# What needs to be done
Only the pictures should be left out; write out all other data exactly.

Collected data
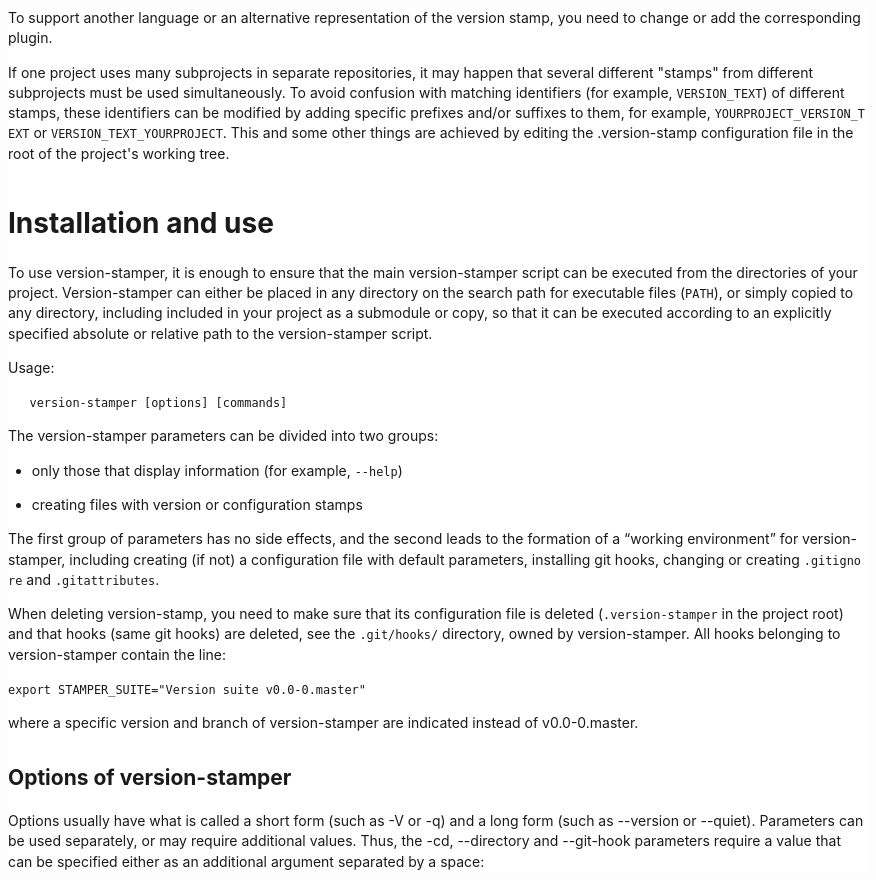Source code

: To support another language or an alternative representation of the
version stamp, you need to change or add the corresponding plugin.

If one project uses many subprojects in separate repositories, it may
happen that several different "stamps" from different subprojects must
be used simultaneously. To avoid confusion with matching identifiers
(for example, `VERSION_TEXT`) of different stamps, these identifiers can
be modified by adding specific prefixes and/or suffixes to them, for
example, `YOURPROJECT_VERSION_TEXT` or `VERSION_TEXT_YOURPROJECT`.
This and some other things are achieved by editing the .version-stamp
configuration file in the root of the project's working tree.

# Installation and use <a name="C4"/>

To use version-stamper, it is enough to ensure that the main version-stamper
script can be executed from the directories of your project. Version-stamper
can either be placed in any directory on the search path for executable
files (`PATH`), or simply copied to any directory, including included in
your project as a submodule or copy, so that it can be executed according
to an explicitly specified absolute or relative path to the version-stamper
script.

Usage:

```
   version-stamper [options] [commands]
```

The version-stamper parameters can be divided into two groups:

- only those that display information (for example, `--help`)

- creating files with version or configuration stamps

The first group of parameters has no side effects, and the second leads
to the formation of a “working environment” for version-stamper, including
creating (if not) a configuration file with default parameters, installing
git hooks, changing or creating `.gitignore` and `.gitattributes`.

When deleting version-stamp, you need to make sure that its configuration
file is deleted (`.version-stamper` in the project root) and that hooks
(same git hooks) are deleted, see the `.git/hooks/` directory, owned
by version-stamper. All hooks belonging to version-stamper contain the line:

```
export STAMPER_SUITE="Version suite v0.0-0.master"
```

where a specific version and branch of version-stamper are indicated
instead of v0.0-0.master.

## Options of version-stamper <a name="C4.1"/>

Options usually have what is called a short form (such as -V or -q) and
a long form (such as --version or --quiet). Parameters can be used
separately, or may require additional values. Thus, the -cd, --directory
and --git-hook parameters require a value that can be specified either
as an additional argument separated by a space:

# Result below
Source code

: To support another language or an alternative representation of the
version stamp, you need to change or add the corresponding plugin.

If one project uses many subprojects in separate repositories, it may
happen that several different "stamps" from different subprojects must
be used simultaneously. To avoid confusion with matching identifiers
(for example, `VERSION_TEXT`) of different stamps, these identifiers can
be modified by adding specific prefixes and/or suffixes to them, for
example, `YOURPROJECT_VERSION_TEXT` or `VERSION_TEXT_YOURPROJECT`.
This and some other things are achieved by editing the .version-stamp
configuration file in the root of the project's working tree.

# Installation and use <a name="C4"/>

To use version-stamper, it is enough to ensure that the main version-stamper
script can be executed from the directories of your project. Version-stamper
can either be placed in any directory on the search path for executable
files (`PATH`), or simply copied to any directory, including included in
your project as a submodule or copy, so that it can be executed according
to an explicitly specified absolute or relative path to the version-stamper
script.

Usage:

```
   version-stamper [options] [commands]
```

The version-stamper parameters can be divided into two groups:

- only those that display information (for example, `--help`)

- creating files with version or configuration stamps

The first group of parameters has no side effects, and the second leads
to the formation of a “working environment” for version-stamper, including
creating (if not) a configuration file with default parameters, installing
git hooks, changing or creating `.gitignore` and `.gitattributes`.

When deleting version-stamp, you need to make sure that its configuration
file is deleted (`.version-stamper` in the project root) and that hooks
(same git hooks) are deleted, see the `.git/hooks/` directory, owned
by version-stamper. All hooks belonging to version-stamper contain the line:

```
export STAMPER_SUITE="Version suite v0.0-0.master"
```

where a specific version and branch of version-stamper are indicated
instead of v0.0-0.master.

## Options of version-stamper <a name="C4.1"/>

Options usually have what is called a short form (such as -V or -q) and
a long form (such as --version or --quiet). Parameters can be used
separately, or may require additional values. Thus, the -cd, --directory
and --git-hook parameters require a value that can be specified either
as an additional argument separated by a space:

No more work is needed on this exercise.